Retype, without pictures, the line holding "Nexcess Cloud Hosting: Start" and each line below it through the final line.

Records from a data source:
▶

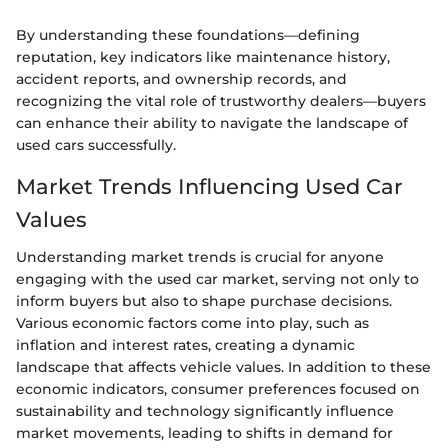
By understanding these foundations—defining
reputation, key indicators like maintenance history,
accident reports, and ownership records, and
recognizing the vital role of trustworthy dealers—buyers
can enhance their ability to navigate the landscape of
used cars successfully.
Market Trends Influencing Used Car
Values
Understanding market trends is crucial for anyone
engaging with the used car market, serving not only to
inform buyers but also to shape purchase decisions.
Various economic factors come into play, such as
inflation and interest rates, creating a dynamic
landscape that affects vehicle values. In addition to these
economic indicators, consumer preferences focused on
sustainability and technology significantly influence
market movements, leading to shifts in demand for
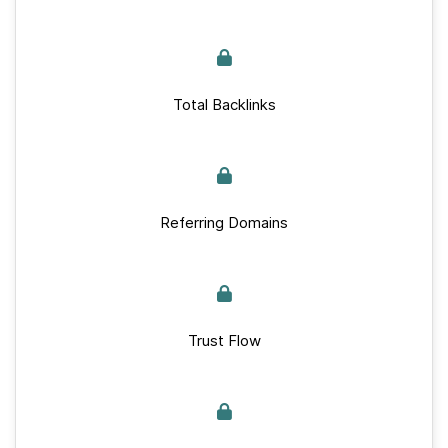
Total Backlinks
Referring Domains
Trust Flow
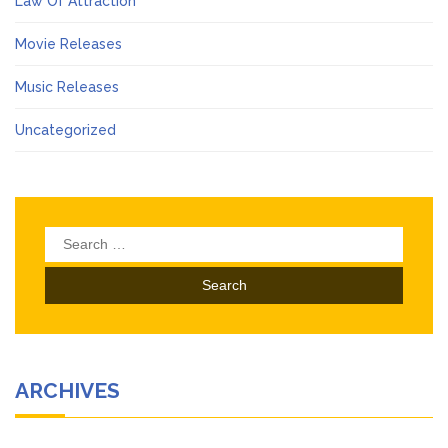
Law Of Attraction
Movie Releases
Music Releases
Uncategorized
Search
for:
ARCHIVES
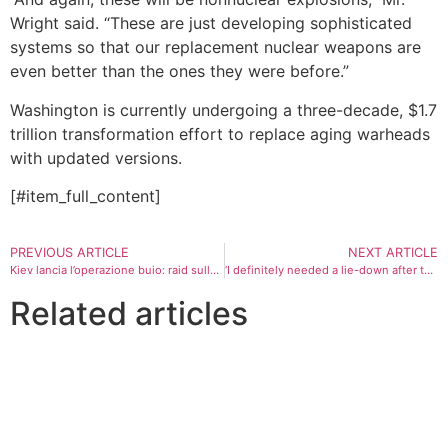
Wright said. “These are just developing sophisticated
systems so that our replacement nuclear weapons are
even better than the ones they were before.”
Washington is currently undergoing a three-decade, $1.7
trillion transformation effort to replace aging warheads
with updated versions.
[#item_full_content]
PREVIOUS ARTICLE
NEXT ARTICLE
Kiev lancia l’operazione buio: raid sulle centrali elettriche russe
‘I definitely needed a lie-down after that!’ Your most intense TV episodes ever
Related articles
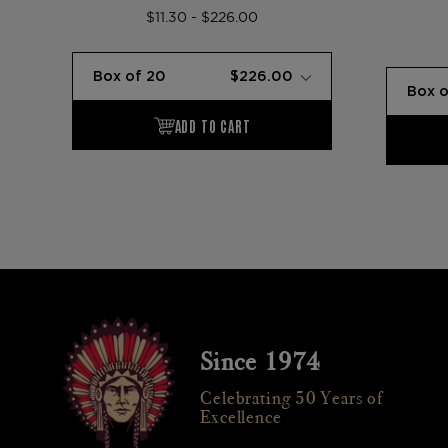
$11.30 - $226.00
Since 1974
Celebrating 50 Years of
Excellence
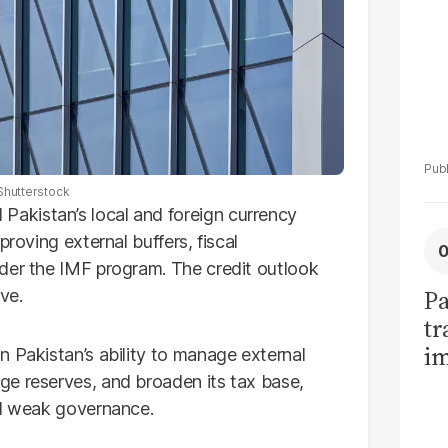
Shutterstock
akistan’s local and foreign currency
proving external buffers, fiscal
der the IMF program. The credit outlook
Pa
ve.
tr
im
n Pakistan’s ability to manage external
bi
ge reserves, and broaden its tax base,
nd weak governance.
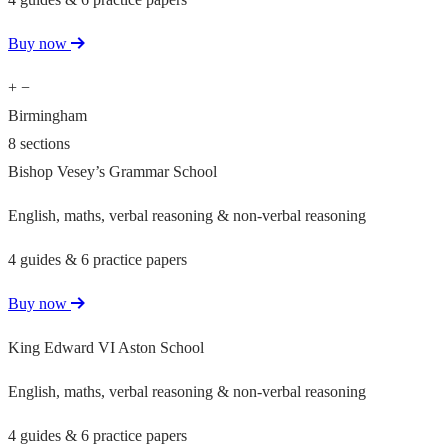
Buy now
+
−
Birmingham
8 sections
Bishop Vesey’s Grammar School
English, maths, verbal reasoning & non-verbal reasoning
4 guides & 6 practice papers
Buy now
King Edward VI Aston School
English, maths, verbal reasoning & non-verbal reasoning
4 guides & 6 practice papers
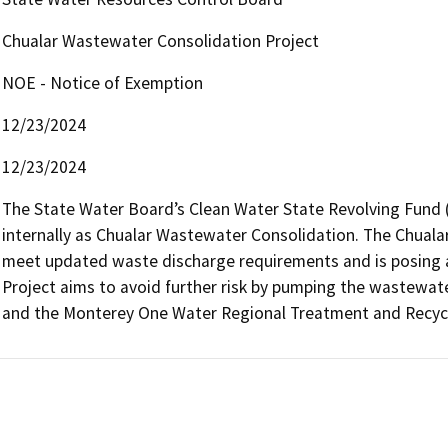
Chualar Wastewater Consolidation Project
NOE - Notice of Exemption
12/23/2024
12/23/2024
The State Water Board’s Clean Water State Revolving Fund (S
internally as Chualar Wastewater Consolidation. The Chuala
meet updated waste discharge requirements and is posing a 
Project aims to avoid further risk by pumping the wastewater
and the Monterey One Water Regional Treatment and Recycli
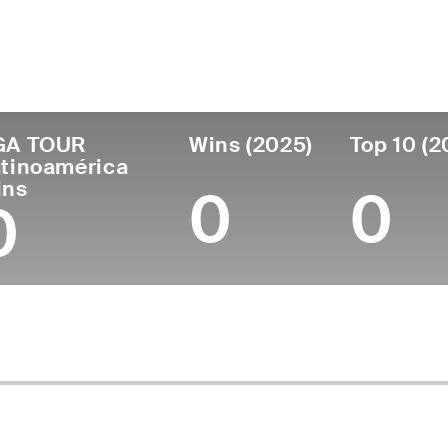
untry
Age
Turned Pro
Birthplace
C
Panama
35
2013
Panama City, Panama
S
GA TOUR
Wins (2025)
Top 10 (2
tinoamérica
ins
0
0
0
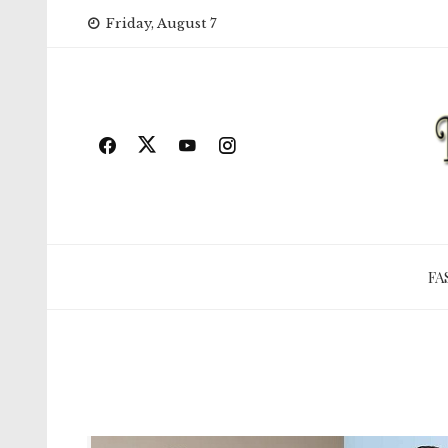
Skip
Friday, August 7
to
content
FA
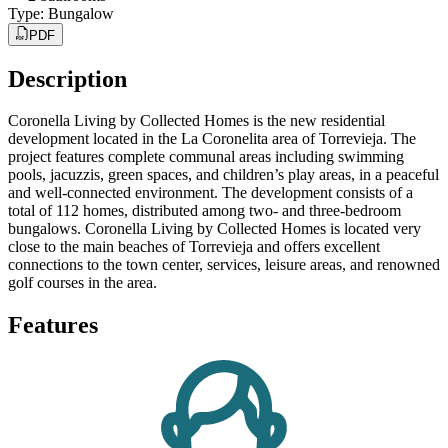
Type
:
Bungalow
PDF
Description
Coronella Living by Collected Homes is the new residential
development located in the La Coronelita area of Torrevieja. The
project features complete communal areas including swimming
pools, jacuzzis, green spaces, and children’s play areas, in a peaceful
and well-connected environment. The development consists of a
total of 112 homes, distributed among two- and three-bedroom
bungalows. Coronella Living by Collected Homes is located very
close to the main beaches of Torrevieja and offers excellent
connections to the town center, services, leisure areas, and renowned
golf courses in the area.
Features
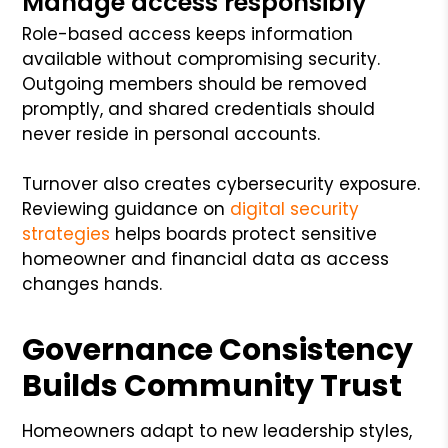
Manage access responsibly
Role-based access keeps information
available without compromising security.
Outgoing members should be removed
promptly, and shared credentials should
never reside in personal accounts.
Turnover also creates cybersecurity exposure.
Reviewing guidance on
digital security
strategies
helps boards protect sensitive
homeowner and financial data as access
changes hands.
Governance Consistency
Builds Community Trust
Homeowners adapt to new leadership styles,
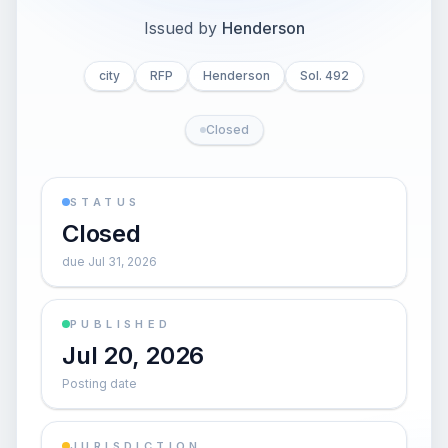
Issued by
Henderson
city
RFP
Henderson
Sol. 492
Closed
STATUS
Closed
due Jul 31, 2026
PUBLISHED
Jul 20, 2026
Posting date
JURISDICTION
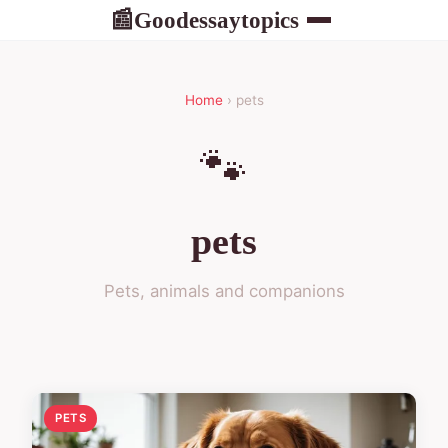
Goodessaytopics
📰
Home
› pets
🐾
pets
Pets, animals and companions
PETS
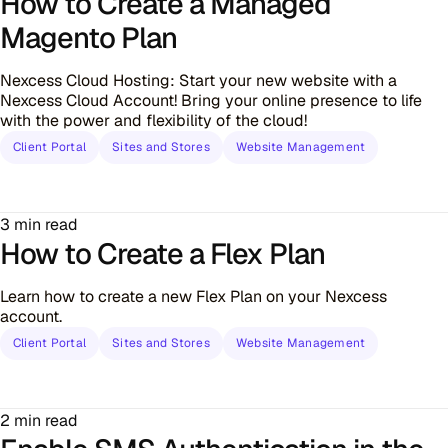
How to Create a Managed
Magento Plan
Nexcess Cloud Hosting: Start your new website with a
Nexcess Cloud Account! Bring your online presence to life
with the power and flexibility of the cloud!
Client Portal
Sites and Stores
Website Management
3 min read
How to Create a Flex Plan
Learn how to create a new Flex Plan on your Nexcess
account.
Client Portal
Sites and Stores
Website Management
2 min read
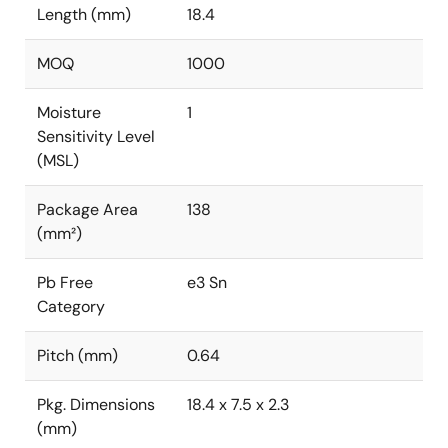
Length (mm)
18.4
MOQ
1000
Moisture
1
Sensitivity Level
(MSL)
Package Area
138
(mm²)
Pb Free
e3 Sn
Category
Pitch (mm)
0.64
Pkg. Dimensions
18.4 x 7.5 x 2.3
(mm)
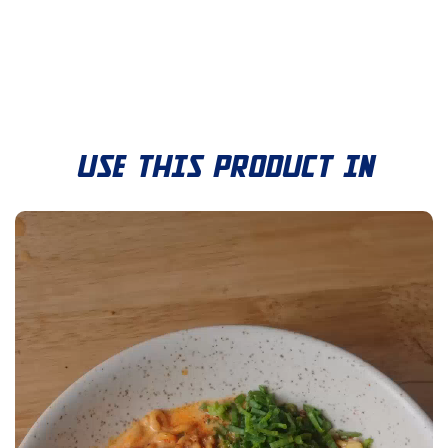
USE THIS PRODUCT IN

◀

--- EXPECTED ANSWER ---
Nexcess Cloud Hosting: Start your new website with a
Nexcess Cloud Account! Bring your online presence to life
with the power and flexibility of the cloud!
Client Portal
Sites and Stores
Website Management
3 min read
How to Create a Flex Plan
Learn how to create a new Flex Plan on your Nexcess
account.
Client Portal
Sites and Stores
Website Management
2 min read
Length (mm)
18.4
MOQ
1000
Moisture
1
Sensitivity Level
(MSL)
Package Area
138
(mm²)
Pb Free
e3 Sn
Category
Pitch (mm)
0.64
Pkg. Dimensions
18.4 x 7.5 x 2.3
(mm)
USE THIS PRODUCT IN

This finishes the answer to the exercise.